■ **WHAT IS REQUIRED**:
Retype every one of the rows below, line for line, without changing a single character.

■ **RECORDS SUPPLIED**:
....................

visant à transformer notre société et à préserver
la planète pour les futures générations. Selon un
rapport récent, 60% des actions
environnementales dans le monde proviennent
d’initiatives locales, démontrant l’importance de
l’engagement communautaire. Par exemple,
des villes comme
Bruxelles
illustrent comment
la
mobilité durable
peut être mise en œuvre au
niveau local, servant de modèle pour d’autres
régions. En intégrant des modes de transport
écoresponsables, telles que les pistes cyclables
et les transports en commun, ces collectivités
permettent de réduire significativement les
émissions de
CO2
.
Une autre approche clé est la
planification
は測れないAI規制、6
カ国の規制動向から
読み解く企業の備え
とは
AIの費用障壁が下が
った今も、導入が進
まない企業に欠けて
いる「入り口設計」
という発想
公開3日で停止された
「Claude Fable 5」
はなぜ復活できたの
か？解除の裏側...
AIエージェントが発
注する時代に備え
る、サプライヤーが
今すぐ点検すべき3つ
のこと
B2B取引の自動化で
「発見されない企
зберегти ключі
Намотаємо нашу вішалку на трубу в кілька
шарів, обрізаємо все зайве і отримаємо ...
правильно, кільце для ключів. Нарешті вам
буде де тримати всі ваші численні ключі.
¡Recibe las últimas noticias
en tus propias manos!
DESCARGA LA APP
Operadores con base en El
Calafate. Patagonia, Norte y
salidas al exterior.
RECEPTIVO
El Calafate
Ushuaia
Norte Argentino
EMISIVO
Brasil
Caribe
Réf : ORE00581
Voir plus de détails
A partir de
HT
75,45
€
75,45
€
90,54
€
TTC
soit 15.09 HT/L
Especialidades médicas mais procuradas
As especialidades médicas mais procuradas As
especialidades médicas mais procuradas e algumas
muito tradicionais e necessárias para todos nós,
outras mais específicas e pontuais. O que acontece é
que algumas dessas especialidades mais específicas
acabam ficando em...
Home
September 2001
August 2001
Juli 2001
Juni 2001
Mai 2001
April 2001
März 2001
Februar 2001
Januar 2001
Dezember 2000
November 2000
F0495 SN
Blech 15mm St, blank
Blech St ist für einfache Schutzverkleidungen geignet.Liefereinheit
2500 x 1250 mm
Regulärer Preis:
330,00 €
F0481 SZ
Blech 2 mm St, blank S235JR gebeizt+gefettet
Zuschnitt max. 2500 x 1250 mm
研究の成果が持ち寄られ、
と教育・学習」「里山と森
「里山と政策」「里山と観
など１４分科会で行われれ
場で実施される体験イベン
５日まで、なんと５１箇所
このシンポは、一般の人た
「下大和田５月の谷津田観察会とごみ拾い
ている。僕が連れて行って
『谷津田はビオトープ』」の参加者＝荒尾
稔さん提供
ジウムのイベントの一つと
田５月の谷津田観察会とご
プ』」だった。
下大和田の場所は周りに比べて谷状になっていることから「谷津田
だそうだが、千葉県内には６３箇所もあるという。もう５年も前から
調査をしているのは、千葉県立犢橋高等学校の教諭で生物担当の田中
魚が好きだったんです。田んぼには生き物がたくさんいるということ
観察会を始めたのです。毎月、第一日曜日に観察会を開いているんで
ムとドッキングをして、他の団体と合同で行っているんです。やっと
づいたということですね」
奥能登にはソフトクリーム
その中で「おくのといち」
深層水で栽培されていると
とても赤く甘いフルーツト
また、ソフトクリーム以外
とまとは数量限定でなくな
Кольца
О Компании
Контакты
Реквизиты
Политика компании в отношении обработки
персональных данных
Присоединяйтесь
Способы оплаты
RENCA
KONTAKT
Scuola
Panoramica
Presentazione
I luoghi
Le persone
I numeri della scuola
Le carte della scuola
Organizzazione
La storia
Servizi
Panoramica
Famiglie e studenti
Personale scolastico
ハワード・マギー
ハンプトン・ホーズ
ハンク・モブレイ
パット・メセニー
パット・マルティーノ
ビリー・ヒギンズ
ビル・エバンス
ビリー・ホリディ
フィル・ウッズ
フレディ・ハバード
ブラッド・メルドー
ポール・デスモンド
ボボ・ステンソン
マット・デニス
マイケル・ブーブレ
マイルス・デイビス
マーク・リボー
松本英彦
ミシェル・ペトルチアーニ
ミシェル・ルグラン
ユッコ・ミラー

....................

■ **SOLUTION TO THIS EXERCISE**:
visant à transformer notre société et à préserver
la planète pour les futures générations. Selon un
rapport récent, 60% des actions
environnementales dans le monde proviennent
d’initiatives locales, démontrant l’importance de
l’engagement communautaire. Par exemple,
des villes comme
Bruxelles
illustrent comment
la
mobilité durable
peut être mise en œuvre au
niveau local, servant de modèle pour d’autres
régions. En intégrant des modes de transport
écoresponsables, telles que les pistes cyclables
et les transports en commun, ces collectivités
permettent de réduire significativement les
émissions de
CO2
.
Une autre approche clé est la
planification
は測れないAI規制、6
カ国の規制動向から
読み解く企業の備え
とは
AIの費用障壁が下が
った今も、導入が進
まない企業に欠けて
いる「入り口設計」
という発想
公開3日で停止された
「Claude Fable 5」
はなぜ復活できたの
か？解除の裏側...
AIエージェントが発
注する時代に備え
る、サプライヤーが
今すぐ点検すべき3つ
のこと
B2B取引の自動化で
「発見されない企
зберегти ключі
Намотаємо нашу вішалку на трубу в кілька
шарів, обрізаємо все зайве і отримаємо ...
правильно, кільце для ключів. Нарешті вам
буде де тримати всі ваші численні ключі.
¡Recibe las últimas noticias
en tus propias manos!
DESCARGA LA APP
Operadores con base en El
Calafate. Patagonia, Norte y
salidas al exterior.
RECEPTIVO
El Calafate
Ushuaia
Norte Argentino
EMISIVO
Brasil
Caribe
Réf : ORE00581
Voir plus de détails
A partir de
HT
75,45
€
75,45
€
90,54
€
TTC
soit 15.09 HT/L
Especialidades médicas mais procuradas
As especialidades médicas mais procuradas As
especialidades médicas mais procuradas e algumas
muito tradicionais e necessárias para todos nós,
outras mais específicas e pontuais. O que acontece é
que algumas dessas especialidades mais específicas
acabam ficando em...
Home
September 2001
August 2001
Juli 2001
Juni 2001
Mai 2001
April 2001
März 2001
Februar 2001
Januar 2001
Dezember 2000
November 2000
F0495 SN
Blech 15mm St, blank
Blech St ist für einfache Schutzverkleidungen geignet.Liefereinheit
2500 x 1250 mm
Regulärer Preis:
330,00 €
F0481 SZ
Blech 2 mm St, blank S235JR gebeizt+gefettet
Zuschnitt max. 2500 x 1250 mm
研究の成果が持ち寄られ、
と教育・学習」「里山と森
「里山と政策」「里山と観
など１４分科会で行われれ
場で実施される体験イベン
５日まで、なんと５１箇所
このシンポは、一般の人た
「下大和田５月の谷津田観察会とごみ拾い
ている。僕が連れて行って
『谷津田はビオトープ』」の参加者＝荒尾
稔さん提供
ジウムのイベントの一つと
田５月の谷津田観察会とご
プ』」だった。
下大和田の場所は周りに比べて谷状になっていることから「谷津田
だそうだが、千葉県内には６３箇所もあるという。もう５年も前から
調査をしているのは、千葉県立犢橋高等学校の教諭で生物担当の田中
魚が好きだったんです。田んぼには生き物がたくさんいるということ
観察会を始めたのです。毎月、第一日曜日に観察会を開いているんで
ムとドッキングをして、他の団体と合同で行っているんです。やっと
づいたということですね」
奥能登にはソフトクリーム
その中で「おくのといち」
深層水で栽培されていると
とても赤く甘いフルーツト
また、ソフトクリーム以外
とまとは数量限定でなくな
Кольца
О Компании
Контакты
Реквизиты
Политика компании в отношении обработки
персональных данных
Присоединяйтесь
Способы оплаты
RENCA
KONTAKT
Scuola
Panoramica
Presentazione
I luoghi
Le persone
I numeri della scuola
Le carte della scuola
Organizzazione
La storia
Servizi
Panoramica
Famiglie e studenti
Personale scolastico
ハワード・マギー
ハンプトン・ホーズ
ハンク・モブレイ
パット・メセニー
パット・マルティーノ
ビリー・ヒギンズ
ビル・エバンス
ビリー・ホリディ
フィル・ウッズ
フレディ・ハバード
ブラッド・メルドー
ポール・デスモンド
ボボ・ステンソン
マット・デニス
マイケル・ブーブレ
マイルス・デイビス
マーク・リボー
松本英彦
ミシェル・ペトルチアーニ
ミシェル・ルグラン
ユッコ・ミラー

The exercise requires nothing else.